Attentats du 13 novembre: "Des victimes qui pensaient aller bien viennent maintenant nous voir"
Ils pensaient que ça allait, qu'ils pouvaient continuer à vivre comme avant. Mais ils ont finalement été rattrapés par l'horreur de ce qu'ils ont vécu le 13 novembre au Bataclan, dans les cafés de Paris visés par les terroristes ou même au Stade de France. C'était il y a cinq semaines. Les images, les sons ou les odeurs qui reviennent en boucle, qui empêchent de dormir, qu'on n'arrive plus à maîtriser, cette culpabilité tenace qui augmente. Alors, on se décide, finalement, à consulter des psychiatres ou des psychologues pour se faire aider.
"Des scènes vécues qui repassent en boucle"
Frédéric Khidichian, psychiatre, chef du pôle Paris-centre (qui regroupe les structures hospitalières des 1er, 2e, 3e et 4e arrondissements), a reçu des victimes des attentats et il continue à en recevoir, cinq semaines après. "Ce n'est pas étonnant après un traumatisme de cet ampleur, explique-t-il chez Jean-Jacques Bourdin ce vendredi. Tous ceux qui en ont été victimes ressentent des symptômes. Ce sont des peurs à fréquenter certains lieux, comme les transports en commun, des difficultés à dormir, des cauchemars, une reviviscence des scènes vécues qui repassent en boucle et dont les personnes aimeraient se débarrasser".
"On va ressentir des semaines après des signes"
C'est ce que l'on appelle des "troubles différés", explique dans Le Monde Nicolas Dantchev, responsable du service de psychiatrie de l’Hôtel-Dieu, qui accueille un centre de consultation médico-psychologique d’urgence pour les victimes des attentats de Paris. Des signaux qui peuvent apparaître jusqu'à trois mois après le choc. "C'est logique, dans toutes les formes de traumatismes et dès que l'on a été présent dans ce type d'attentats effroyables, on va ressentir des semaines après des signes, comme des cauchemars, des idées qui reviennent par rapport aux scènes qu'ils ont vécues", explique Frédéric Khidichian. Et surtout, un grand sentiment de culpabilité, majoritairement présent chez les victimes venues le consulter.
"Il faut absolument que ces personnes soient suivies"
"Il faut absolument que ces personnes soient suivies", exhorte le psychiatre. "On leur conseille d'avoir un référent psychologue ou psychiatre qui puisse les contacter à trois mois, six mois ou un an. Car, quand bien même elles s'en défendent, il peut y avoir des signes chez les victimes qui apparaissent plus tard, des signes qu'elles ne veulent pas reconnaître.
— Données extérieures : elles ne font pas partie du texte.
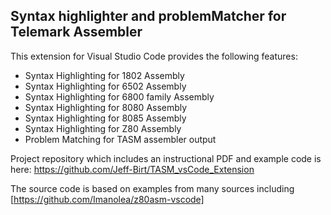 ## Syntax highlighter and problemMatcher for Telemark Assembler

This extension for Visual Studio Code provides the following features:

* Syntax Highlighting for 1802 Assembly
* Syntax Highlighting for 6502 Assembly
* Syntax Highlighting for 6800 family Assembly
* Syntax Highlighting for 8080 Assembly
* Syntax Highlighting for 8085 Assembly
* Syntax Highlighting for Z80  Assembly
* Problem Matching for TASM assembler output

Project repository which includes an instructional PDF and example code is here: https://github.com/Jeff-Birt/TASM_vsCode_Extension

The source code is based on examples from many sources including [https://github.com/Imanolea/z80asm-vscode]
Nous pouvons les aider pour éviter que ces signes se fixent à vie et les fasse souffrir". Les victimes n'oublieront jamais ce qu'il s'est passé le 13 novembre, "les scènes vécues seront gravées à vie dans leur tête", mais être suivies leur permettra de "pouvoir vivre sans en souffrir".
Depuis le 13 novembre, le service psychiatrique de Frédéric Khidichian a délivré 800 certificats médico-psychiatriques qui vont permettre à toutes ces personnes de bénéficier du fonds d’indemnisation des victimes d’attentats.